Try it: Will you output all of the data below exactly, omitting the images?

Data for analysis:

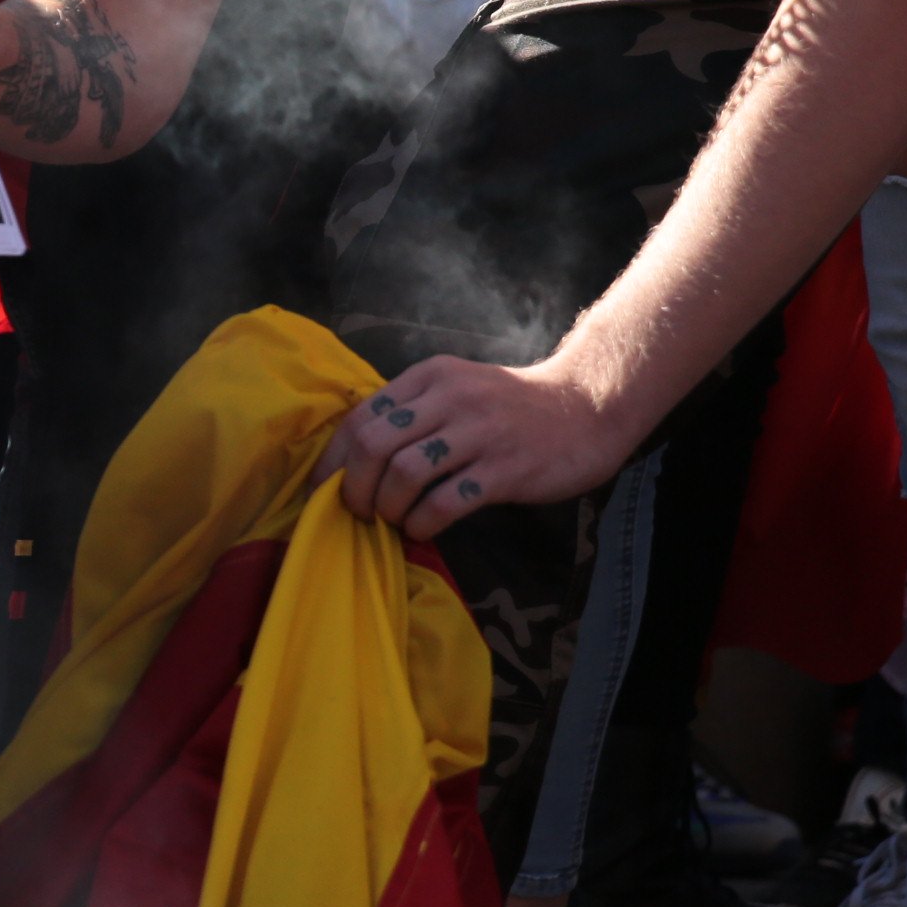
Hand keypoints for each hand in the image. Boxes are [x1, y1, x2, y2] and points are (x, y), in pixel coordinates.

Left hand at [324, 351, 642, 535]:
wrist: (584, 409)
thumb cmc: (510, 407)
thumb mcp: (457, 389)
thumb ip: (412, 412)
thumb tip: (354, 458)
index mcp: (430, 376)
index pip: (361, 416)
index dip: (334, 458)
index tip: (322, 489)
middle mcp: (451, 398)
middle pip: (374, 445)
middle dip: (355, 487)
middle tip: (359, 512)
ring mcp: (479, 433)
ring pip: (405, 474)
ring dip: (388, 508)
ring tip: (393, 521)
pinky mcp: (504, 469)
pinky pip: (445, 502)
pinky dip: (422, 523)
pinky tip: (423, 530)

Response to the task:
Hand keypoints for each hand in the image. Boxes are [x1, y1, x2, y2] and points are (x, y), in pixel coordinates.

Left hand at [324, 351, 642, 535]:
wrist: (584, 409)
thumb cmc: (510, 407)
thumb mcp: (457, 389)
thumb ip: (412, 412)
thumb tip: (354, 458)
index mcp: (430, 376)
index pip: (361, 416)
index dip: (334, 458)
index tip: (322, 489)
middle mcp: (451, 398)
middle pip: (374, 445)
middle dip: (355, 487)
middle tip: (359, 512)
ring mcp: (479, 433)
ring pip: (405, 474)
ring dip: (388, 508)
ring tip: (393, 521)
pinky mcp: (504, 469)
pinky pip: (445, 502)
pinky dip: (422, 523)
pinky tip: (423, 530)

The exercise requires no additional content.